Davey P J, Schulz M, Gliksman M, Dobson M, Aristides M, Stephens N G
M-TAG Pty Ltd, Chatswood NSW, Australia.
Am J Cardiol. 1998 Aug 15;82(4):414-7. doi: 10.1016/s0002-9149(98)00354-3.
Epidemiologic studies have suggested that vitamin E (alpha-tocopherol) may play a preventive role in reducing the incidence of atherosclerosis. The aim of this paper was to conduct a cost-effectiveness analysis of vitamin E supplementation in patients with coronary artery disease using data from the Cambridge Heart Antioxidant Study (CHAOS). The study compared cost-effectiveness in the context of Australian and United States (US) health care utilization. The main clinical outcome used in the economic evaluation was the incidence of acute myocardial infarction (AMI) which was nonfatal. Utilization of health care resources was estimated by conducting a survey of Australian clinicians and published Australian and US cost data. Cost savings of $127 (A$181) and $578/patient randomized to vitamin E therapy compared with patients receiving placebo were found for Australian and US settings, respectively. Savings in the vitamin E group were due primarily to reduction in hospital admissions for AMI. This occurred because the vitamin E group had a 4.4% lower absolute risk of AMI than did the placebo group. Less than 10% of health care costs in the Australian evaluation was due to vitamin E ($150 [A$214/patient]). Our economic evaluation indicates that vitamin E therapy in patients with angiographically proven atherosclerosis is cost-effective in the Australian and US settings.

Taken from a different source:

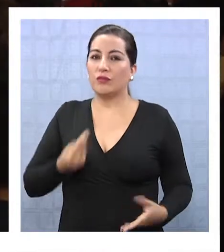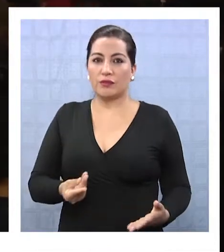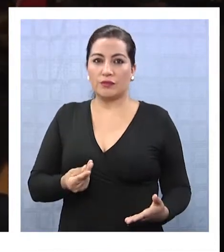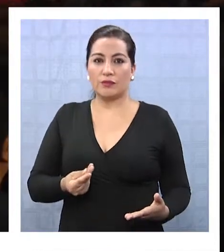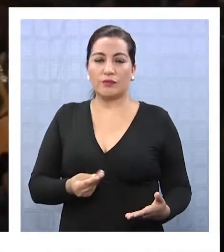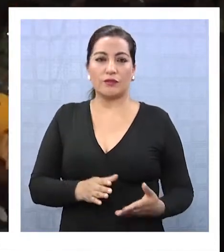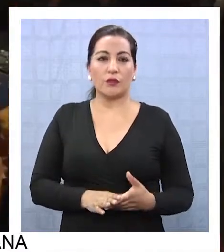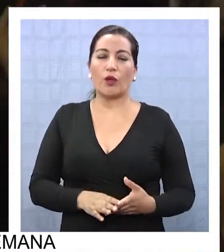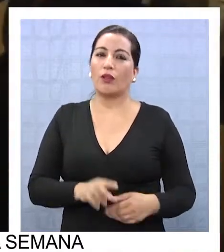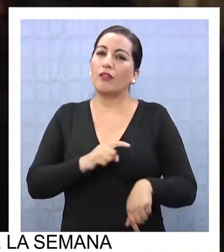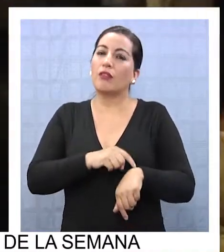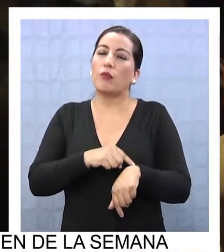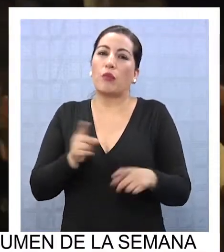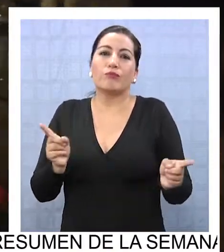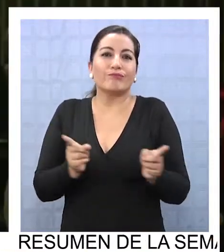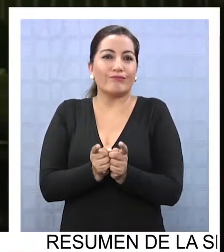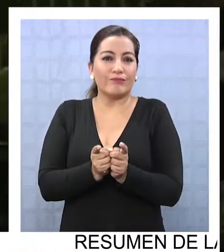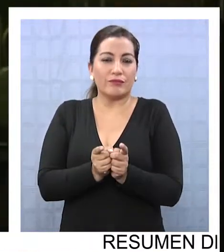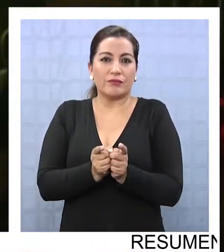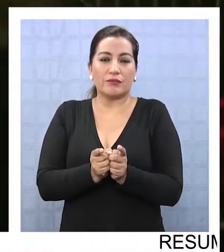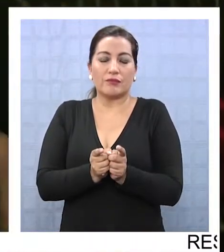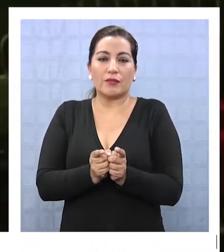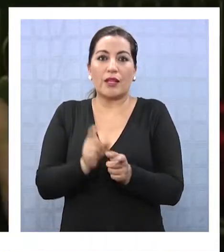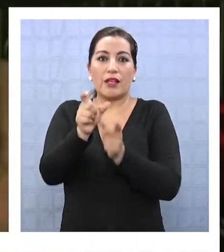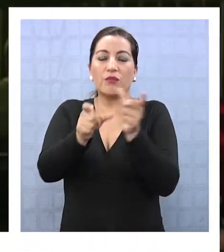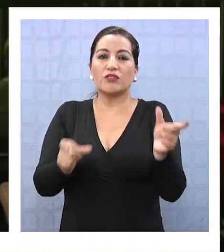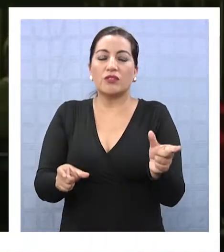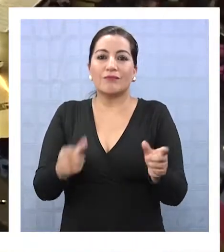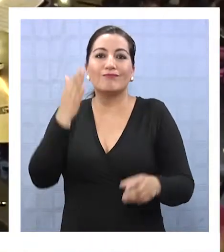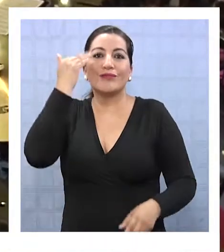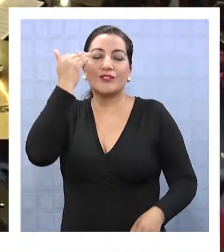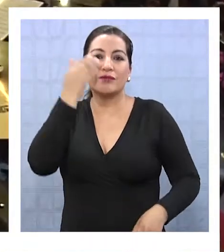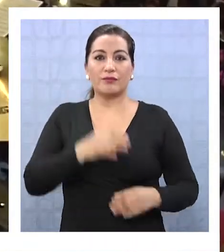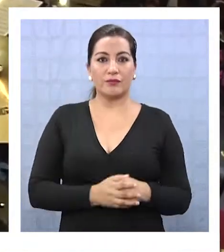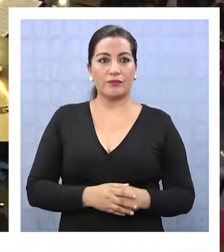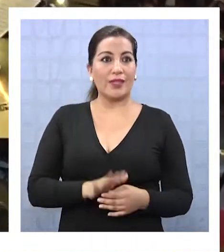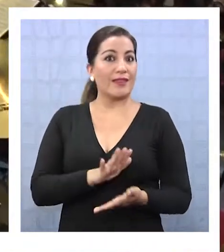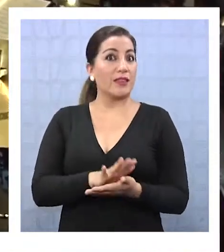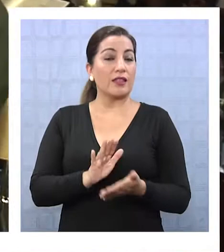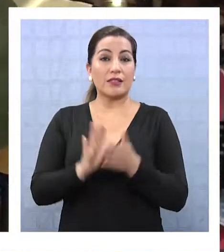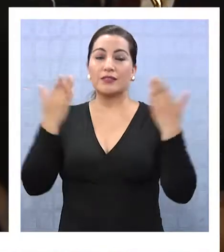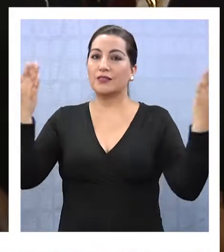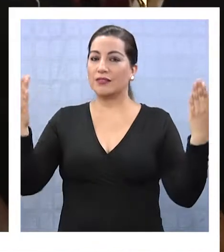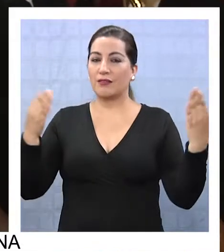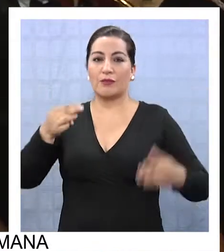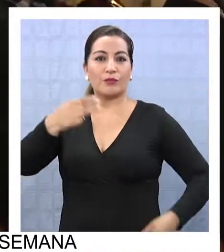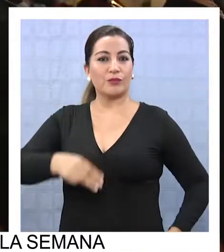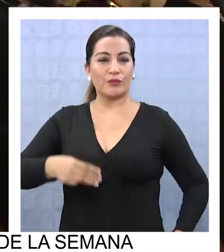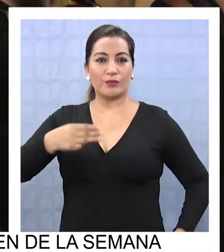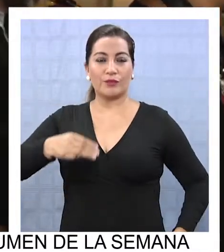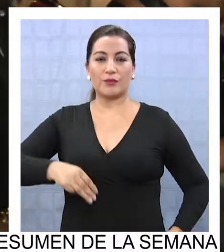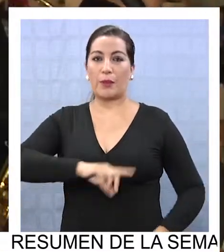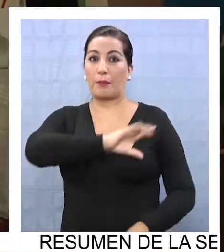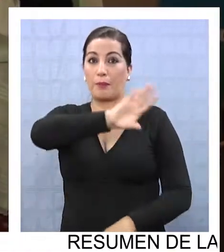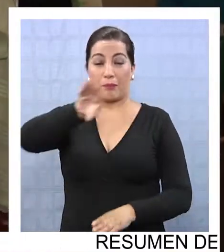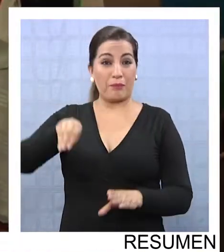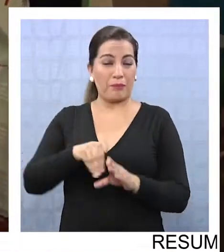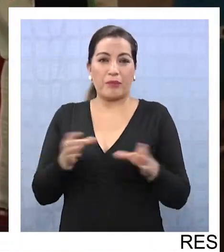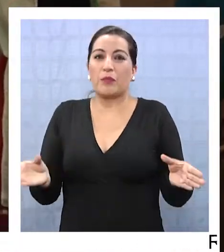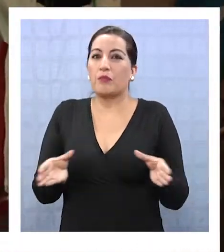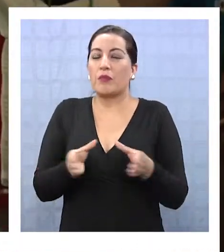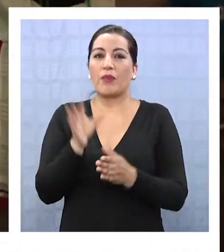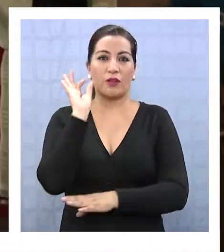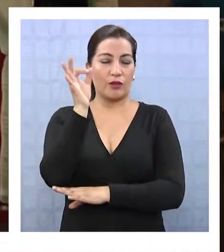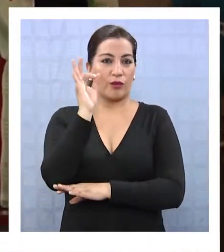es muy poco tiempo y mucha gente no sabe. Así festejó el municipio la instalación de la primera junta de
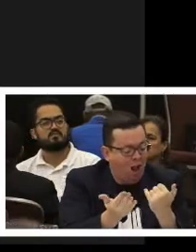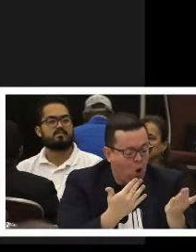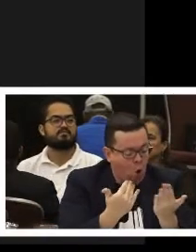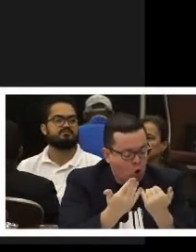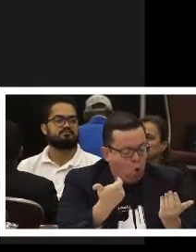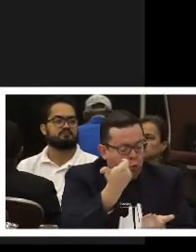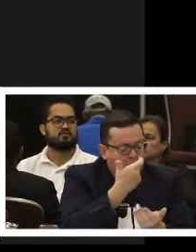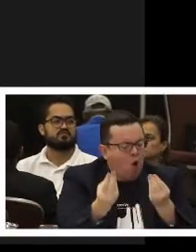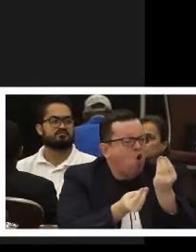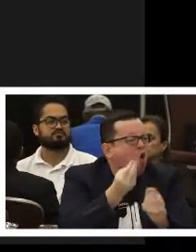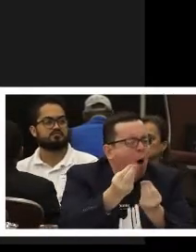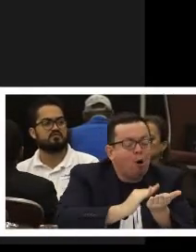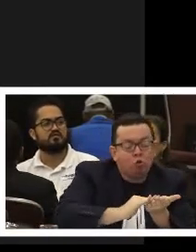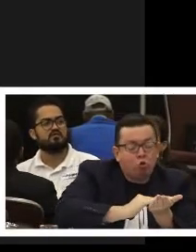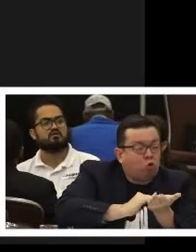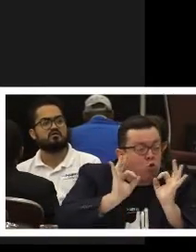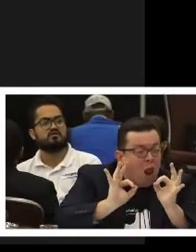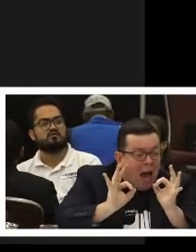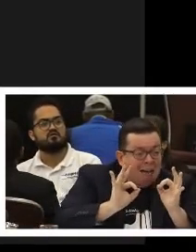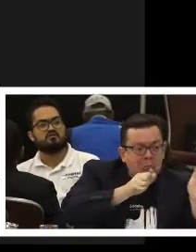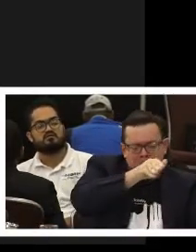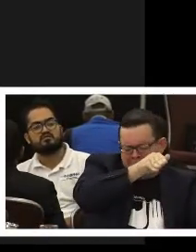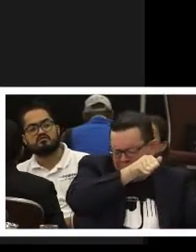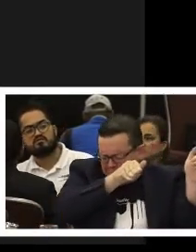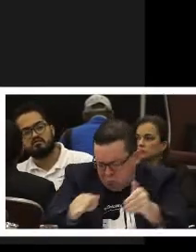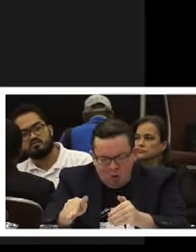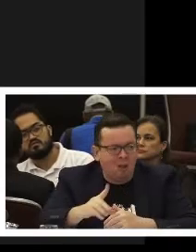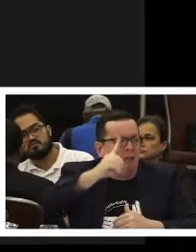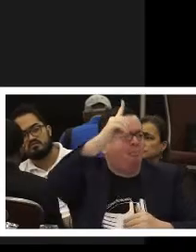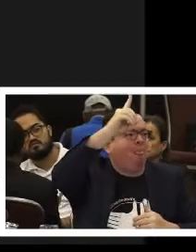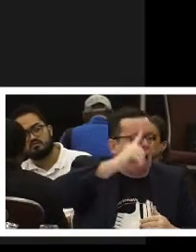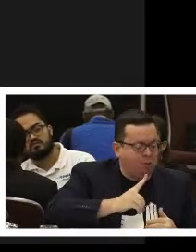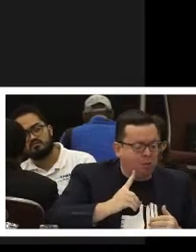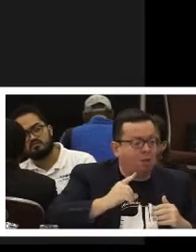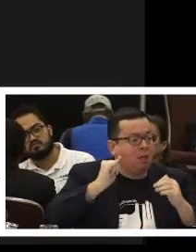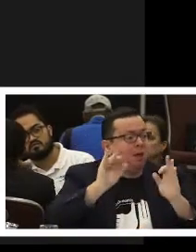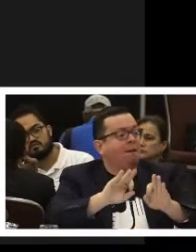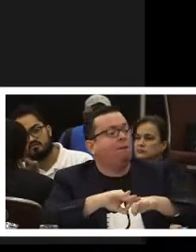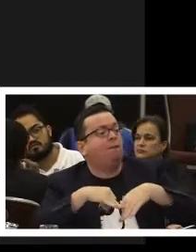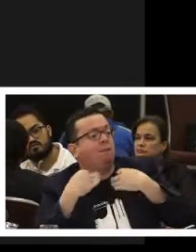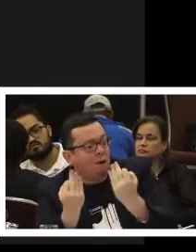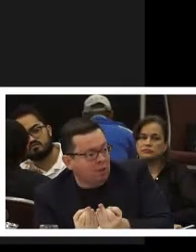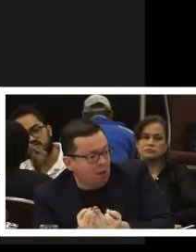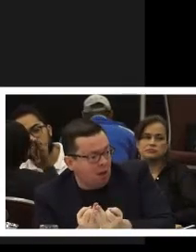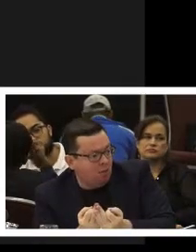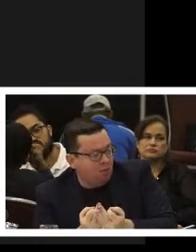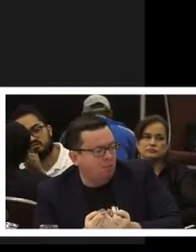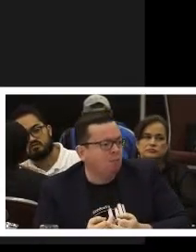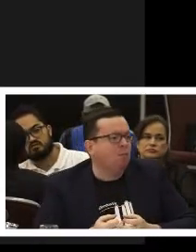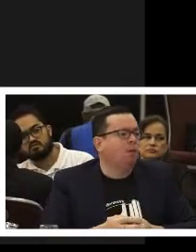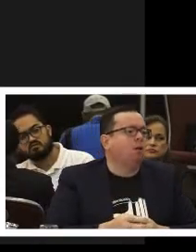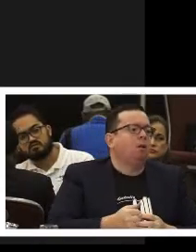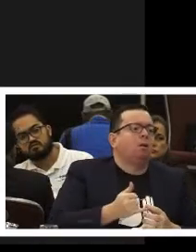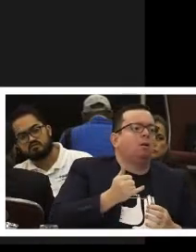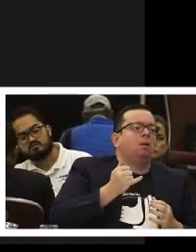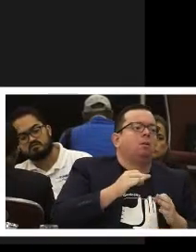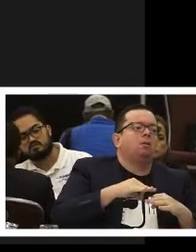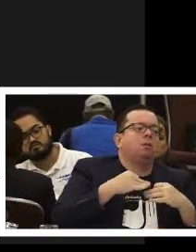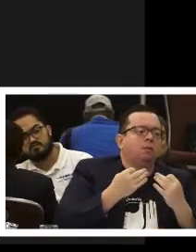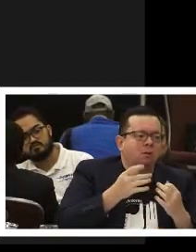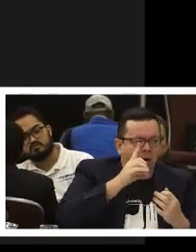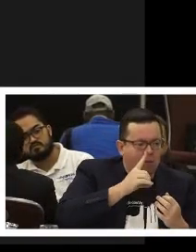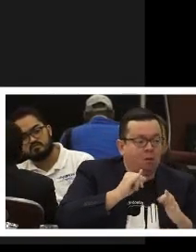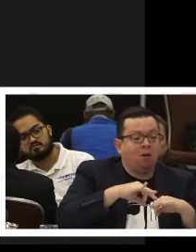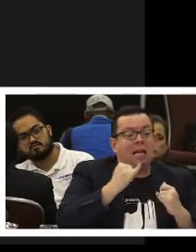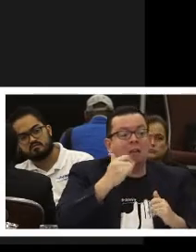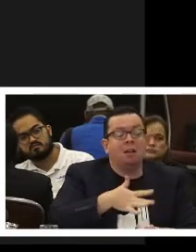de continuo diálogo entre factores del Estado y la sociedad civil, con el objetivo de buscar garantías para las personas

流行病学研究表明,维生素E(α-生育酚)可能在降低动脉粥样硬化发病率方面发挥预防作用。本文旨在利用剑桥心脏抗氧化研究(CHAOS)的数据,对冠心病患者补充维生素E进行成本效益分析。该研究比较了澳大利亚和美国医疗保健利用背景下的成本效益。经济评估中使用的主要临床结局是非致命性急性心肌梗死(AMI)的发病率。通过对澳大利亚临床医生进行调查以及公布的澳大利亚和美国成本数据来估计医疗保健资源的利用情况。与接受安慰剂的患者相比,随机接受维生素E治疗的患者在澳大利亚和美国的环境中分别节省了127美元(181澳元)和578美元/患者。维生素E组的节省主要归因于AMI住院人数的减少。这是因为维生素E组的AMI绝对风险比安慰剂组低4.4%。在澳大利亚的评估中,不到10%的医疗保健成本归因于维生素E(150美元[214澳元/患者])。我们的经济评估表明,在澳大利亚和美国的环境中,对血管造影证实患有动脉粥样硬化的患者进行维生素E治疗具有成本效益。